2 a. Avertissement gravé extrait de l’édition tirage en bistre. Incipit : « Persuadé de l’extrême necessité de l’Anatomie une des parties fondamentales du dessein, sans laquelle on ne peut que s’égarer, et se former une manière éloignée du vrai ; elle seule peut nous apprendre à concevoir et pénétrer les beautés de l’Antique et de la Nature… ». A la fin de l’Avertissement on lit : « Cette Suite est divisée en sept cahiers pour faciliter aux jeunes gens les moyens de l’acquerir ; et se vend à Paris chès Demarteau Graveur et Pensionnaire du Roi rue de la Pelterie à la Cloche ». Primitivement chaque cahier de 6 feuilles se vendait 25 sols, chez “Demarteau, graveur et pensionnaire du Roi, rue de la Peleterie, à la Cloche, à Paris” (soit 7 cahiers de 6 planches, soit 42 pl. gravées en manière de crayon et numérotées). On faisait remarquer dans l’Avertissement que “l’avantage de cette suite est que l’on trouve l’explication de chaque partie du corps et l’os à côté, afin que les élèves s’attachent à connaître les dessous et se rapprochent des règles des proportions et du vrai”.

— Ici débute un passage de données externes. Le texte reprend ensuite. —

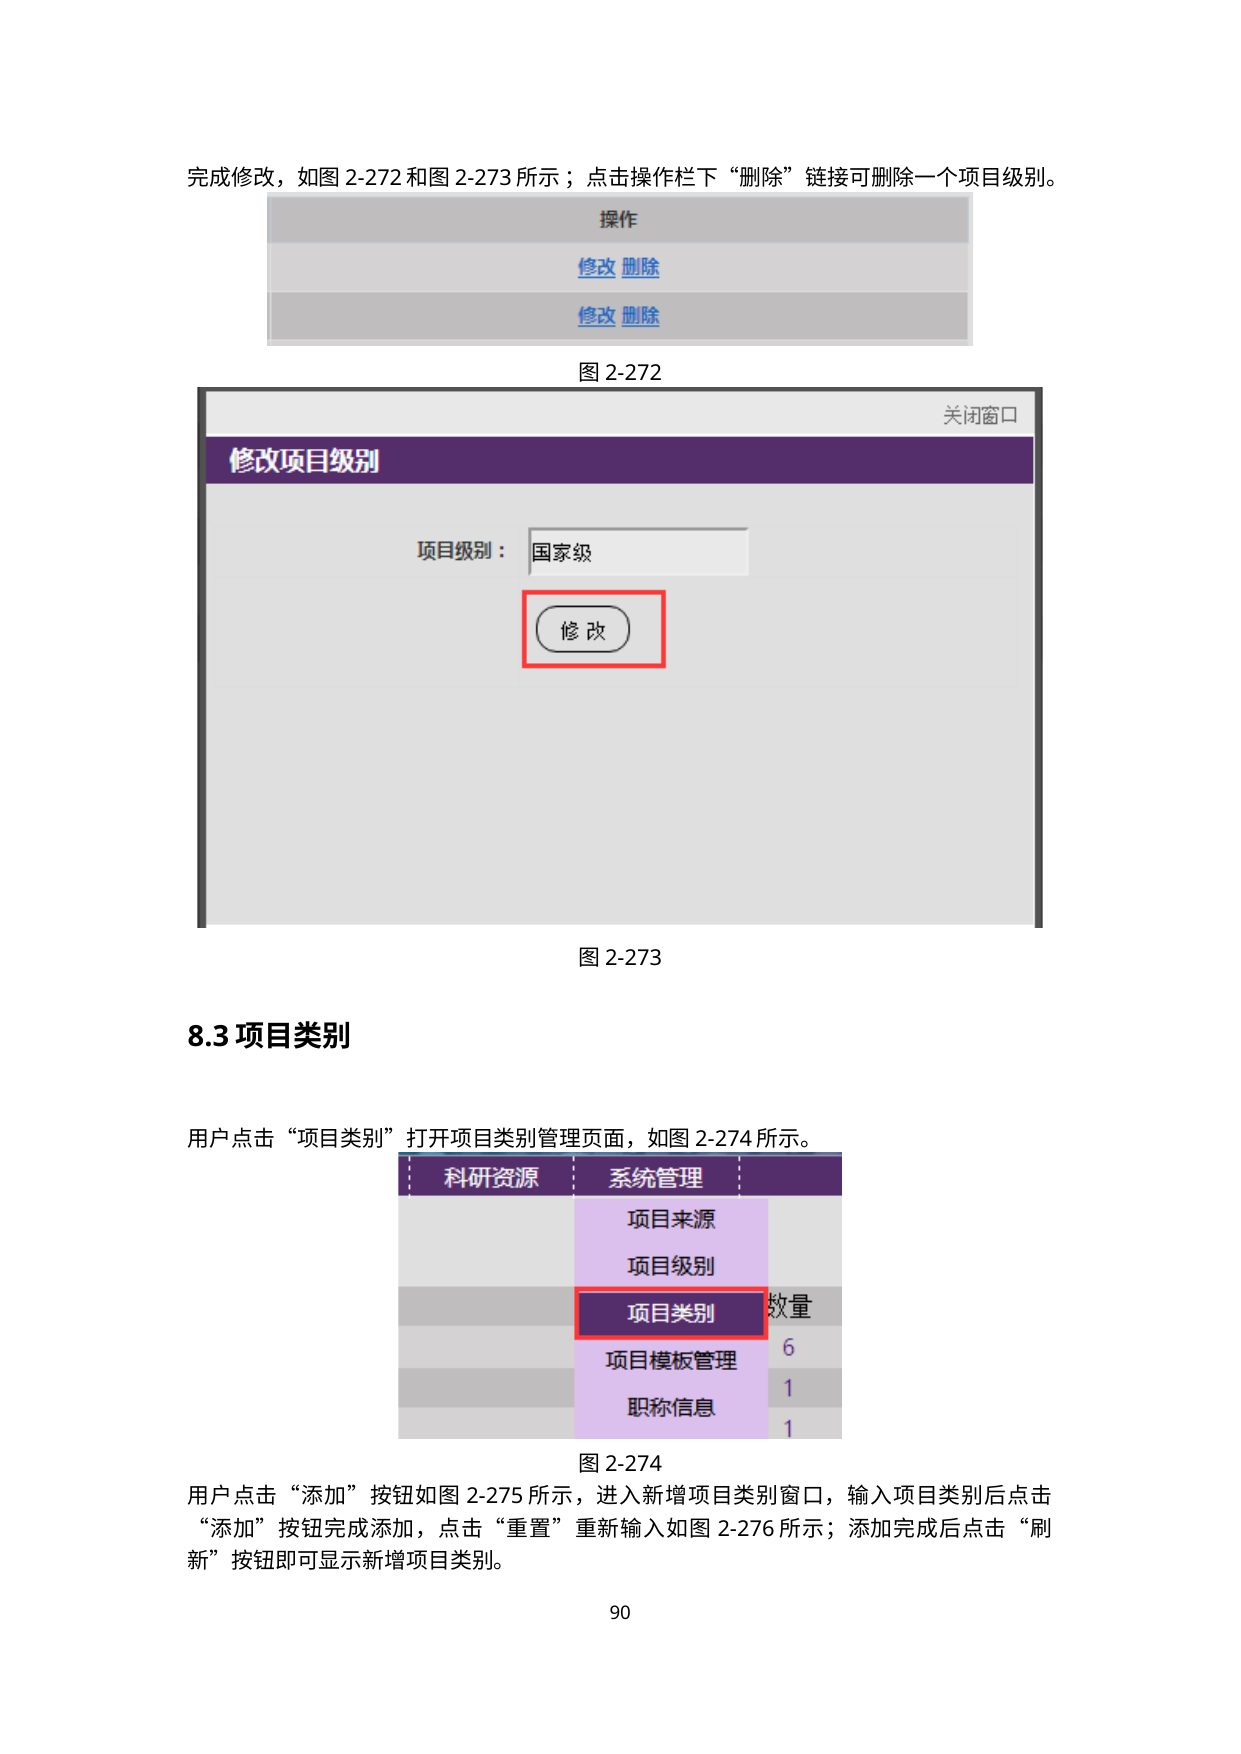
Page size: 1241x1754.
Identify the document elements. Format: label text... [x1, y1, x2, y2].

picture [267, 192, 974, 346]
subtitle 8.3项目类别 [187, 1001, 1053, 1066]
text 用户点击“项目类别”打开项目类别管理页面，如图2-274所示。 [187, 1120, 1053, 1153]
text 图2-273 [187, 940, 1053, 972]
picture [398, 1152, 842, 1439]
text 图2-272 [187, 355, 1053, 387]
picture [197, 387, 1043, 928]
text 用户点击“添加”按钮如图2-275所示，进入新增项目类别窗口，输入项目类别后点击“添加”按钮完成添加，点击“重置”重新输入如图2-276所示；添加完成后点击“刷新”按钮即可显示新增项目类别。 [187, 1478, 1053, 1575]
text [187, 160, 1053, 192]
text 图2-274 [187, 1445, 1053, 1478]
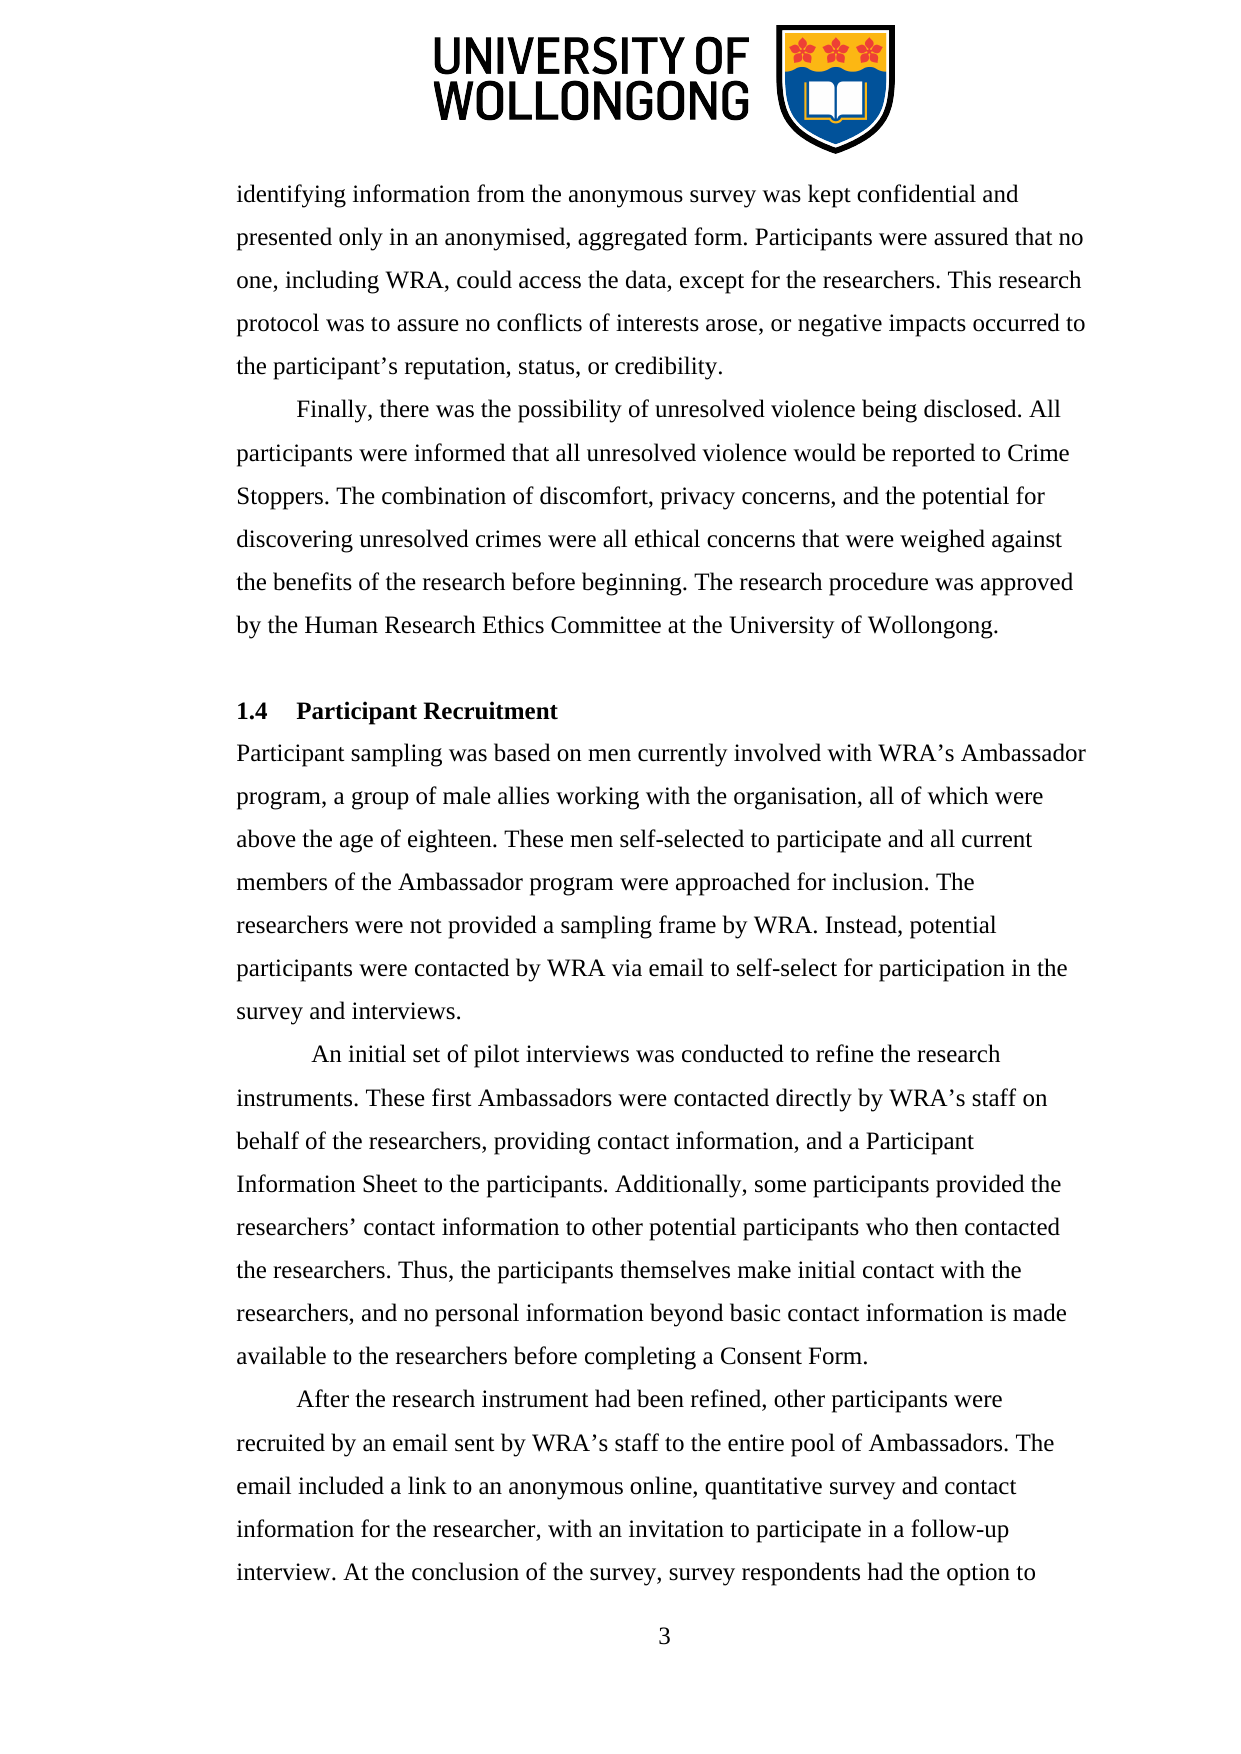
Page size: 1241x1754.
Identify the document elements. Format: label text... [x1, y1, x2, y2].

text Participant sampling was based on men currently involved with WRA’s Ambassador program, a group of male allies working with the organisation, all of which were above the age of eighteen. These men self-selected to participate and all current members of the Ambassador program were approached for inclusion. The researchers were not provided a sampling frame by WRA. Instead, potential participants were contacted by WRA via email to self-select for participation in the survey and interviews. [236, 738, 1092, 1025]
text Finally, there was the possibility of unresolved violence being disclosed. All participants were informed that all unresolved violence would be reported to Crime Stoppers. The combination of discomfort, privacy concerns, and the potential for discovering unresolved crimes were all ethical concerns that were weighed against the benefits of the research before beginning. The research procedure was approved by the Human Research Ethics Committee at the University of Wollongong. [236, 394, 1092, 639]
text An initial set of pilot interviews was conducted to refine the research instruments. These first Ambassadors were contacted directly by WRA’s staff on behalf of the researchers, providing contact information, and a Participant Information Sheet to the participants. Additionally, some participants provided the researchers’ contact information to other potential participants who then contacted the researchers. Thus, the participants themselves make initial contact with the researchers, and no personal information beyond basic contact information is made available to the researchers before completing a Consent Form. [236, 1039, 1092, 1370]
subtitle Participant Recruitment [236, 696, 1092, 725]
text After the research instrument had been refined, other participants were recruited by an email sent by WRA’s staff to the entire pool of Ambassadors. The email included a link to an anonymous online, quantitative survey and contact information for the researcher, with an invitation to participate in a follow-up interview. At the conclusion of the survey, survey respondents had the option to leave their contact information so the researcher could set up a follow-up interview. The survey data and contact information were not connected to maintain the anonymity of the survey. A reminder email was sent to all potential participants a month later. [236, 1384, 1092, 1586]
text Second, privacy and confidentiality were ethical concerns. All interview participants were de-identified and referred to by pseudonyms, their demographic details anonymised, and their data securely stored. Additionally, any potentially identifying information from the anonymous survey was kept confidential and presented only in an anonymised, aggregated form. Participants were assured that no one, including WRA, could access the data, except for the researchers. This research protocol was to assure no conflicts of interests arose, or negative impacts occurred to the participant’s reputation, status, or credibility. [236, 179, 1092, 380]
picture [433, 25, 895, 154]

2 b. Le même en noir, avec pour différence la mention : « Graveur, Cloitre Saint-Benoit, quartier Saint-Jacques No. 350 », en lieu et place « Graveur et Pensionnaire du Roi rue de la Pelterie à la Cloche ».
3a. Planche no. 41 (gravé en manière de crayon, tirage en sanguine). Etude anatomique du pied. « A Paris, chès Demarteau Graveur du Roi, rue de la Pelterie a la Cloche ».
3b. La même en noir avec pour mention : « A Paris chès Demarteau Graveur ».
Bibliographie : Roux, Marcel, Inventaire du fonds français, graveurs du XVIIIe siècle. Bibliothèque nationale, Département des estampes. Tome VI, Damontot-Denon, Paris, 1949, article « Demarteau (Gilles) », voir n. 32 « Cahiers d’anatomie », pp. 336 – 337 ; voir aussi « Demarteau (Gilles-Antoine) » . – [Exposition]. Clair, Jean (dir.). L’âme au corps. Arts et sciences. 1793 – 1993, Paris, 1993 : Liste des œuvres, p. 533, no. 53. Charles Monnet. Traité d’anatomie (à l’usage des peintres), manuscrit original avec dessins au crayon insérés dans le texte. 1815. Manuscrit 62 × 42 cm. Paris, Bibliothèque nationale. Cabinet des estampes JF. 37 in pet. Fol. ; voir aussi le chapitre signé Debord, Jean-François, « De l’anatomie artistique à la morphologie », in L’âme au corps…, pp. 102 – 117. – Mathias-Duval et E. Cuyer, Histoire de l’Anatomie Plastique : les maîtres, les livres et les écorchés, Paris, 1898, pp. 213 – 216. – Mathias-Duval, M. et A. Bical, L’anatomie des maîtres. Trente planches reproduisant les originaux de Léonard de Vinci, Michel-Ange, Raphaël, Géricault etc., Paris, 1890, pour les dessins attribués un temps à Géricault et reprenant en fait les planches de Monnet gravées par Demarteau. – Brugerolles, E. (dir.). Géricault. Dessins et estampes des collections de l’Ecole des Beaux-Arts, Paris, 1997, en particulier pp. 43 – 66 : « A propos de quelques dessins anatomiques de Géricault » (Jean-François Debord). Voir aussi « Seize dessins d’anatomie humaine », pp. 139 – 147, d’après Charles Monnet et Giuseppe Del Medico (Anatomia per uso dei pittori e scultori, Rome, 1811).
Bénézit, Dictionary of Artists, vol. IX, pp. 1180 – 1181; Thieme et Becker, t. 25, pp. 68 – 69 ; Inventaire du fonds français, graveurs du XVIIIe siècle, Tome VI, Demarteau (voir Bibliographie ci-dessous); Cohen, Livres à gravures du XVIIIe s., 1912 ; Portalis R. et H. Béraldi, Les graveurs du dix-huitième siècle, t. 1, Paris, 1880, pp. 718 – 721 ; Portalis, R. Les dessinateurs d’illustration au XVIIIe s., Paris, 1877, pp. XXX.